The fact Urge have been swatted had little in reality to do with their performance Saturday eve, yet in the grand picture it made all the difference. Ed “King” Roeser and Nash Kato might be reunited physically, but they have been made to play the part of dinosaurs and ply their deleted major label wares. Fully aware, Roeser introduced “Take Me” as “from our latest album,” 1995’s Exit The Dragon.
But even before that self-conscious admission, Urge were fighting their mini-saur status. A band once intent on underlining the pathos of overgrown and irrelevant rock were faced with the spector of being an aging, irrelevant beast themselves, and responded sloppily — granted this was a street fest, so they were entitled to be drunk. Opener “The Candidate” was an exception, as Kato and Roeser began a set that avoided their early (mostly Touch And Go) material and concentrated on their would-be glory era of The Stull EP, Saturation, and Exit The Dragon. “Sister Havana,” “The Break,” “Positive Bleeding,” and “Take Me” rattled through with considerably less panache than they were conceived.
The traditional UO get-up — medallions, matching outfits — was relegated to the logos covering their cabinets and Kato’s silvery phallus (his Ibanez Iceman guitar), while Roeser is slowly becoming a Southern rocker on par with Drive-By Trucker Jason Isbell. As predicted, former drummer Blackie Onassis’ material was omitted as was less predictibly their praise-won cover of Neil Diamond’s “Girl, You’ll Be A Woman Soon.” In its place were surprises “Heaven 90210” and Stull‘s “What’s This Generation Coming To?” though the real crunch came in a blistering “Last Night/Tomorrow” and brisk “Erica Kane.”

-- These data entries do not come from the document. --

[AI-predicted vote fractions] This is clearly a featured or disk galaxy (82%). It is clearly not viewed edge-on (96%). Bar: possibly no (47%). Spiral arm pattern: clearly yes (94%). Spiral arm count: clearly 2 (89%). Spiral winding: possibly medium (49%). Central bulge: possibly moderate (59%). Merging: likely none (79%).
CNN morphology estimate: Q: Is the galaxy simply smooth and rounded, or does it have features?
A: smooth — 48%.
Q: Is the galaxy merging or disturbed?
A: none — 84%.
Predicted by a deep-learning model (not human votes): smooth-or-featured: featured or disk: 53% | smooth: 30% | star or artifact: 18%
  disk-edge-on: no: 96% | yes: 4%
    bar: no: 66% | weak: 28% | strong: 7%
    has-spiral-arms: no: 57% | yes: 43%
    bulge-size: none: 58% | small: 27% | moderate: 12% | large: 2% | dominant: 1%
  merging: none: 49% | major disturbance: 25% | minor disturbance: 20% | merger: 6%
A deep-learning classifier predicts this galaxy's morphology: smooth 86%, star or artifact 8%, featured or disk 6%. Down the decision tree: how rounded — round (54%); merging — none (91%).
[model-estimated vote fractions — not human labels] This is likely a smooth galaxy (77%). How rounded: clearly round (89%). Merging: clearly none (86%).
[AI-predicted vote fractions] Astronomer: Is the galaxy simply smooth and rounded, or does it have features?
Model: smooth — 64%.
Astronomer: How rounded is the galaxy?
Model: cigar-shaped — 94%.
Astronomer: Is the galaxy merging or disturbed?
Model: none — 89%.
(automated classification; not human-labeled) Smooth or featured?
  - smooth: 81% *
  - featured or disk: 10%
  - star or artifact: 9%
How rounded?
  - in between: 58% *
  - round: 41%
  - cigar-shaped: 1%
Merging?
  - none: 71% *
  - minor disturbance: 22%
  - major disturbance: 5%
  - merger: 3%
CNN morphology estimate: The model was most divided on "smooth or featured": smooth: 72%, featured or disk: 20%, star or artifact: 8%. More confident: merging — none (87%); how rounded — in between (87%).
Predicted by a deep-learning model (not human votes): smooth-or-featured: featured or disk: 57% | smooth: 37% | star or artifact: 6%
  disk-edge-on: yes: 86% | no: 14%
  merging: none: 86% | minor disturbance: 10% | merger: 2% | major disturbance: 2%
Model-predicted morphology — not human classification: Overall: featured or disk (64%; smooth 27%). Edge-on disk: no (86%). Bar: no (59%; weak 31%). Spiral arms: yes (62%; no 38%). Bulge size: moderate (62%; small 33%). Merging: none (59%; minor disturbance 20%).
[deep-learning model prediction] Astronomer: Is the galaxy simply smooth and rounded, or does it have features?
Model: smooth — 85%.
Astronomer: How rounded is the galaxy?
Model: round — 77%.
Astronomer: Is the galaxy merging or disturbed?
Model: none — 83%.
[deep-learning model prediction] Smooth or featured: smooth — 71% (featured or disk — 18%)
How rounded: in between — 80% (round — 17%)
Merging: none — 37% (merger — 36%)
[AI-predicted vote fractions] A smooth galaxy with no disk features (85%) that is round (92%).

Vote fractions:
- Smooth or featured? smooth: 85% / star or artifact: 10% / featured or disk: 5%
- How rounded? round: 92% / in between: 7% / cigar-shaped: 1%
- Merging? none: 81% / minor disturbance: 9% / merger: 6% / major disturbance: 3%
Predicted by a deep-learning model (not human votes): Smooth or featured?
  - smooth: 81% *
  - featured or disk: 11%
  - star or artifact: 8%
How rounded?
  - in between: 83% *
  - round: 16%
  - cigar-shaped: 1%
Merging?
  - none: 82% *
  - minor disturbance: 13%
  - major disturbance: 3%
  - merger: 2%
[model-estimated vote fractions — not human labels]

What was most disappointing was a denial of the future. In September 2005, the band had recording studio news on their homepage, yet if anything ever came of it they didn’t share it. Their early success banked on their retro/future image, Urge Overkill’s constant overtures and invitations to their timeless, ultracool realm. But at West Fest they simply fit the bill of a block party headliner, while the fete they aren’t invited to builds across town.